CHENNAI : You know Ennore Creek in Chennai is one of the most exploited and polluted waterbodies surrounded by thermal power plants. There is now empirical evidence, as the first-ever official study detected high concentration of heavy metals and said the fish caught here are not edible. The study was conducted by a noted soil biologist and ecologist Sultan Ahmed Ismail, who is the founder of Ecoscience Research Foundation. He is also a member of an Expert Committee constituted by the National Green Tribunal to conduct detailed investigation into the environmental degradation at Ennore. 

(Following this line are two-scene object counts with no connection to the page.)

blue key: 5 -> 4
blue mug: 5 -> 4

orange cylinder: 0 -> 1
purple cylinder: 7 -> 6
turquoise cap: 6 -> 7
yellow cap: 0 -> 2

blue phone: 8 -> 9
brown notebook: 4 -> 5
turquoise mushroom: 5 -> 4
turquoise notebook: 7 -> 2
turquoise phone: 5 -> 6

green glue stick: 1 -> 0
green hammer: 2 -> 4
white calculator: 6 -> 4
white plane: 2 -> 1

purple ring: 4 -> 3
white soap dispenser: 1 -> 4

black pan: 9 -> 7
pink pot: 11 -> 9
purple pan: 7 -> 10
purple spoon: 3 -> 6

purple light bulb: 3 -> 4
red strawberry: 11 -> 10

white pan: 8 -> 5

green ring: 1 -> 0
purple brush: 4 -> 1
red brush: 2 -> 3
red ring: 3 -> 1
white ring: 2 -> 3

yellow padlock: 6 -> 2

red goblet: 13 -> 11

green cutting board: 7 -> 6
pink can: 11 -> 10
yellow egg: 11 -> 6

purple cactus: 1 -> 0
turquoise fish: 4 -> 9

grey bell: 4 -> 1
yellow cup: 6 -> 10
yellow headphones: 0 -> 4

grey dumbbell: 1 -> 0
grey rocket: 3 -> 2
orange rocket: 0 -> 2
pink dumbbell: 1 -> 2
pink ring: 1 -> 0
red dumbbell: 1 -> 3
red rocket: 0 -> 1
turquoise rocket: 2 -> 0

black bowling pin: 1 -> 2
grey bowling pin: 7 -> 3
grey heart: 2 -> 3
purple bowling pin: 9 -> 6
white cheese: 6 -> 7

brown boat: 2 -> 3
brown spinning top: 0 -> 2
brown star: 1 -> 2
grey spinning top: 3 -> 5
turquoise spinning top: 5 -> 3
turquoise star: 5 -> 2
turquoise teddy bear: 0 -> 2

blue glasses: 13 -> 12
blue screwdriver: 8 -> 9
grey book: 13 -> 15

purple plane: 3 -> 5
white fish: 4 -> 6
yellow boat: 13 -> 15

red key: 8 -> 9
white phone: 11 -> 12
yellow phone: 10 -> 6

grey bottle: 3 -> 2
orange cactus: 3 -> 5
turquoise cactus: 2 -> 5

As per the preliminary report, 60 environmental samples were collected in September last with 20 each of fish (finfish, bivalves, prawns and crabs), water samples and fly ash. Fish were collected directly from fishermen who had caught them from various parts of Ennore Creek. The samples were analysed as per established protocol by Tamil Nadu Testing House, Chennai, for heavy metals and other related parameters. Each fish and fly ash sample was analysed for eight heavy metals, including mercury, cadmium, selenium, total arsenic, total chromium, tin and copper. Additionally, pathogenic parameters like aerobic microbial count, E coli and total coliform were analysed. Besides, water samples were analysed for 17 chemical parameters. 

The test findings showed that all fish samples contained high concentration of heavy metals, which can be hazardous and kill people in the long run when consumed. For instance, all 20 samples contained detectable levels of copper as high as 68.42 mg/kg in oyster and 66.18 mg/kg in fish. In India, there are no prescribed standards for heavy metals in fish or food. In water, Bureau of Indian Standards says the permissible level of copper is 1.5 mg/litre.

“Also, high selenium content has been seen in the edible catches from the water bodies. Selenium is a reproduction toxin for fish and is harmful for diversity and density. High selenium can induce carcinogenesis, cytotoxicity and genotoxicity. This can have a disastrous effect on the population that would be consuming such catch. The levels found in various fish taken from Ennore Creek have levels of cadmium and lead in excess of maximum concentration limit prescribed by European Union Regulation,” said Ismail in the report, a copy of which is available with this newspaper. 

High levels of heavy metals, can be fatal 
Fish samples from the Ennore Creek have a high concentration of heavy metals, which can kill people in the long run when consumed, according to a preliminary report. High selenium content was also found in the edible catch from the region.